California Artist Wants to Replace Lost Eyeball with Webcam

When Tanya Vlach lost her left eye in a horrific 2005 car accident, she had to come up with a new way to continue her work as a popular visual artist in San Francisco.

She did, and she came up with something pretty revolutionary.

Vlach wants to turn her new prosthetic eye into a tiny video camera. The idea itself isn't all that new. Television shows and films have used the concept multiple times, but Vlach's version goes above and beyond anything imagined before.

The eye would function normally in many ways, but it would  have many special effects. It would have a facial recognition feature. She'd also like it to have sensors that respond to blinking, enabling the camera to take still photographs, zoom, focus and turn on and off.
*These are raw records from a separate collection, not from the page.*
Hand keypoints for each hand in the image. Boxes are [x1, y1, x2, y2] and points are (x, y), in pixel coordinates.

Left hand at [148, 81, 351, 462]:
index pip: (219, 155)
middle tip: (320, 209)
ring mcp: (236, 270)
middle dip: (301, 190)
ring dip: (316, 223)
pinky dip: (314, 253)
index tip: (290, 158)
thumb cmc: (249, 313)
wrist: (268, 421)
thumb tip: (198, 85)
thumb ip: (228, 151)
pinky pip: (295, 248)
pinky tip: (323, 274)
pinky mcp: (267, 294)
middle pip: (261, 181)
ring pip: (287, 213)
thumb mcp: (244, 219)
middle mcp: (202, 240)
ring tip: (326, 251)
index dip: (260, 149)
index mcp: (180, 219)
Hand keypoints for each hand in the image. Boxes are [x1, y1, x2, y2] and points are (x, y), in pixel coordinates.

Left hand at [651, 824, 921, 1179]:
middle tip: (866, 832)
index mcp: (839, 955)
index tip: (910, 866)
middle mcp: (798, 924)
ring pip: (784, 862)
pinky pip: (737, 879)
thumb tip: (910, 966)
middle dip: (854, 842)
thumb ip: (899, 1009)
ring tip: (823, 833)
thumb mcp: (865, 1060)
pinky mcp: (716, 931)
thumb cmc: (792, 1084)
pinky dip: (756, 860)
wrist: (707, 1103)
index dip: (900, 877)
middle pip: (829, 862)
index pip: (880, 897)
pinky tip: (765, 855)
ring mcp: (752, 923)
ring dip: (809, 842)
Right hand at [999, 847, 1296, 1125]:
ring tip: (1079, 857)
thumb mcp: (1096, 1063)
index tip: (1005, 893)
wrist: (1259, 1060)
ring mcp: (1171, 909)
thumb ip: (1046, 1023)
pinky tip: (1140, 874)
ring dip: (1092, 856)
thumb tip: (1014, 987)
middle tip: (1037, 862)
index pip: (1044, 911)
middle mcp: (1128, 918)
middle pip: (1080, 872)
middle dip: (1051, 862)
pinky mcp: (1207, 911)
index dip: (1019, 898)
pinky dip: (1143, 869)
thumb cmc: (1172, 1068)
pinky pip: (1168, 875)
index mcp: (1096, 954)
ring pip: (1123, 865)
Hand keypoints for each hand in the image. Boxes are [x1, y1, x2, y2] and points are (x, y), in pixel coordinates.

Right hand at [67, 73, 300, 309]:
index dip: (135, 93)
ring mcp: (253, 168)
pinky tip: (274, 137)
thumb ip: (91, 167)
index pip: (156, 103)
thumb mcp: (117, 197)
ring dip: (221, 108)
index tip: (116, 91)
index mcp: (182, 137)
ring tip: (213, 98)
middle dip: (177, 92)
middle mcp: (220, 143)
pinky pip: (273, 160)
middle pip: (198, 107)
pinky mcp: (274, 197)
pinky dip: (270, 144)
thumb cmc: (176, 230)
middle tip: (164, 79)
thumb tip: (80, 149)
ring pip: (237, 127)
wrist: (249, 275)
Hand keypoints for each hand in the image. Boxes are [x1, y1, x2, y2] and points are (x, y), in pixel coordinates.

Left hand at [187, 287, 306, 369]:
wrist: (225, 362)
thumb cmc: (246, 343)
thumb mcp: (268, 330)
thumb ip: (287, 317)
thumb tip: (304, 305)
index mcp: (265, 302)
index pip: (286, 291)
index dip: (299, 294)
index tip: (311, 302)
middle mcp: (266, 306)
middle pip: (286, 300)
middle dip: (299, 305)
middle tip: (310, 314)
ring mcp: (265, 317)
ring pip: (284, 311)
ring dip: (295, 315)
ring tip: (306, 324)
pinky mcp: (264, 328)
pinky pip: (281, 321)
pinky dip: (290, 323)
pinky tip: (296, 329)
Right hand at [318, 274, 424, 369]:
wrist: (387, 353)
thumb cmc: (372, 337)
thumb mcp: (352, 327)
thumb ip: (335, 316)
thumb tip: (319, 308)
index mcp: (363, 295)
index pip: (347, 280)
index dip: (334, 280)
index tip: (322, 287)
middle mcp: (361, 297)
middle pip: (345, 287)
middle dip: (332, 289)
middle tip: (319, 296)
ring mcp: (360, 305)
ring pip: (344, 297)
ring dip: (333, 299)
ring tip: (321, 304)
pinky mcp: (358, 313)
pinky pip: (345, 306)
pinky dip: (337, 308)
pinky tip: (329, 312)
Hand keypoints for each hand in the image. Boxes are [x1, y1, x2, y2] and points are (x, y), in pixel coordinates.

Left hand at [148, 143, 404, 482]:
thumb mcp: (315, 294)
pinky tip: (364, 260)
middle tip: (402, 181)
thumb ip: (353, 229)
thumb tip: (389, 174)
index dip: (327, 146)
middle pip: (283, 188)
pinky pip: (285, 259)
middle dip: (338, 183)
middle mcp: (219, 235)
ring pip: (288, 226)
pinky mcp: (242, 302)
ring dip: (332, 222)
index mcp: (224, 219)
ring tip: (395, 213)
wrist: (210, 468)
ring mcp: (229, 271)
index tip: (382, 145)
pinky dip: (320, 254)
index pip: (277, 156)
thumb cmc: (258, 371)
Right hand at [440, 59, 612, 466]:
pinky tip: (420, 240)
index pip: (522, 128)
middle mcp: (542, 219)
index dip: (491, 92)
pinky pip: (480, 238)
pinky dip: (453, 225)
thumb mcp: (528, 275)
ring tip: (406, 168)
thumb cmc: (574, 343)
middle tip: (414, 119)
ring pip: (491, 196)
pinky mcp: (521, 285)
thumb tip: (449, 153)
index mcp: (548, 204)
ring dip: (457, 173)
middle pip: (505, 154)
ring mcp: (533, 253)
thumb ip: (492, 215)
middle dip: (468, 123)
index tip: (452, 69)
Her dream is to make it web optimised, perhaps with its own app, so movement could be controlled externally.

If successful, Vlach's experiment may have applications beyond artists and others seeking to see their lives a little differently. The technology could be useful to everyone from members of the military to personal shoppers.

But these kind of dreams don't come cheap. She's already raised at least $15,000, according to a report from the Daily Mail. Under a "Call For Engineers" banner on her blog, Vlach asks for financial support as well as someone to help  construct the actual devise. In a posting from July 9, she writes that she's made it 30 percent of the way to her fundraising goal, and since she's still less than halfway there she encourages people to support her dreams through her Grow A New Eye Kickstarter Campaign.